La disparition d’une figure majeure de la Ve République suscite toujours une vive émotion et de nombreuses interrogations dans l’opinion publique. En mars 2025, la France apprenait avec tristesse la perte de cet homme d’État au ton libre, ce qui a immédiatement poussé les citoyens à se demander de quoi est mort Jean-Louis Debré.
Les circonstances de la mort de Jean-Louis Debré et son état de santé
L’ancien président de l’Assemblée nationale s’est éteint dans la nuit du lundi 3 au mardi 4 mars 2025. Il venait de célébrer ses 80 ans quelques mois auparavant à Paris. Malheureusement, sa santé s’était dégradée après avoir subi un accident vasculaire cérébral (AVC) en décembre 2024.
Durant les semaines précédant son décès, la maladie l’avait contraint à annuler une tournée théâtrale nationale à laquelle il tenait beaucoup. Sa famille n’a pas précisé la cause exacte et directe de sa disparition lors de l’annonce officielle. Toutefois, les observateurs évoquent une mort naturelle liée à la vieillesse et aux séquelles de ses récents problèmes de santé.
L’héritier d’une prestigieuse dynastie républicaine
Né à Toulouse en septembre 1944, Jean-Louis Debré portait un nom indissociable de l’histoire constitutionnelle française. Il était le fils de Michel Debré, grand résistant et principal rédacteur de la Constitution de la Ve République. Son grand-père, Robert Debré, reste reconnu comme le fondateur de la pédiatrie moderne en France.
Cette famille de grands serviteurs de l’État comptait également son frère jumeau, le célèbre urologue Bernard Debré, décédé en 2020. Malgré ce lourd héritage familial, Jean-Louis a tracé son propre chemin avec une grande singularité. Il a notamment obtenu son doctorat en droit public, un diplôme obtenu sans avoir eu le baccalauréat, avant d’intégrer la magistrature.
De la magistrature de combat aux plus hautes fonctions politiques
Avant d’embrasser une carrière électorale nationale, il s’est forgé une solide réputation professionnelle.
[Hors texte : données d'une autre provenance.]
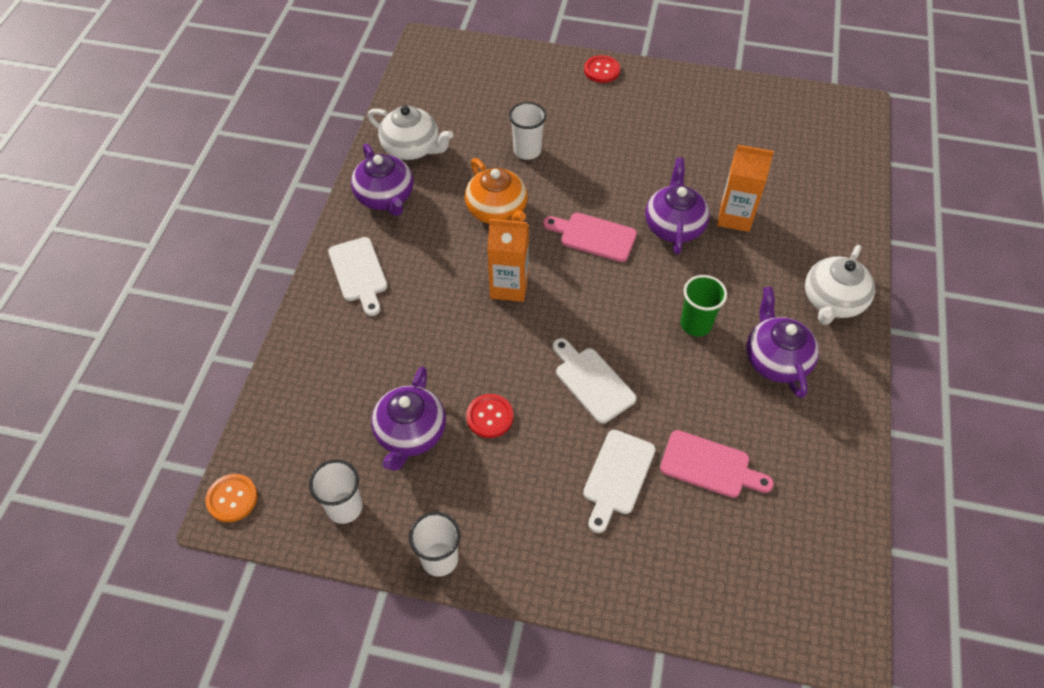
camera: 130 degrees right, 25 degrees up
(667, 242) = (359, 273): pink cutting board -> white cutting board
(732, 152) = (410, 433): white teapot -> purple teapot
Il a exercé comme juge d’instruction à Paris, se spécialisant dans les affaires de terrorisme et de grand banditisme. Il est ensuite entré pleinement en politique sous l’aile protectrice de Jacques Chirac, dont il éait devenu l’un des plus fidèles lieutenants.
Élu député de l’Eure, il a également exercé le mandat de maire d’Évreux pendant plusieurs années. Sa nomination comme ministre de l’Intérieur en 1995 l’a placé face à des crises nationales majeures. Il a notamment géré la vague d’attentats du GIA et ordonné l’évacuation de l’église Saint-Bernard à Paris en 1996.
Un réformateur audacieux au service des institutions de la République
Alors que le public cherchait à comprendre de quoi est mort Jean-Louis Debré, ses proches ont rappelé son dévouement absolu envers l’État. Il a occupé le prestigieux poste de président de l’Assemblée nationale de 2002 à 2007. Nommé ensuite à la tête du Conseil constitutionnel, il a profondément modernisé l’institution en mettant en œuvre la Question prioritaire de constitutionnalité (QPC).
Sous sa présidence, les sages de la rue de Montpensier sont devenus un véritable contre-pouvoir face à l’exécutif de Nicolas Sarkozy. Ses décisions audacieuses ont permis de mieux protéger les libertés fondamentales de nos concitoyens. Après son départ du Conseil en 2016, il a continué à servir la culture en présidant le Conseil supérieur des archives.
Une seconde vie publique sur les planches et dans les librairies
Au-delà de ses fonctions officielles, l’ancien magistrat cultivait une passion débordante pour l’écriture de romans policiers et de mémoires. Il aimait raconter les coulisses du pouvoir avec un humour piquant et une grande liberté de ton. Il a également créé le Salon du Livre juridique pour ouvrir les portes des institutions au grand public.
À la fin de sa vie, il est monté sur scène pour jouer la pièce Ces femmes qui ont réveillé la France, écrite avec sa compagne Valérie Bochenek. Cette aventure artistique inédite montrait son infatigable curiosité intellectuelle et son amour du contact direct avec les Français.
Jean-Louis Debré laisse derrière lui l’image d’un homme d’État entier, qui a su concilier la rigueur républicaine avec une profonde liberté d’esprit. Son parcours singulier continuera d’inspirer tous ceux qui croient en une politique guidée par le sens du service public et l’amour de la culture.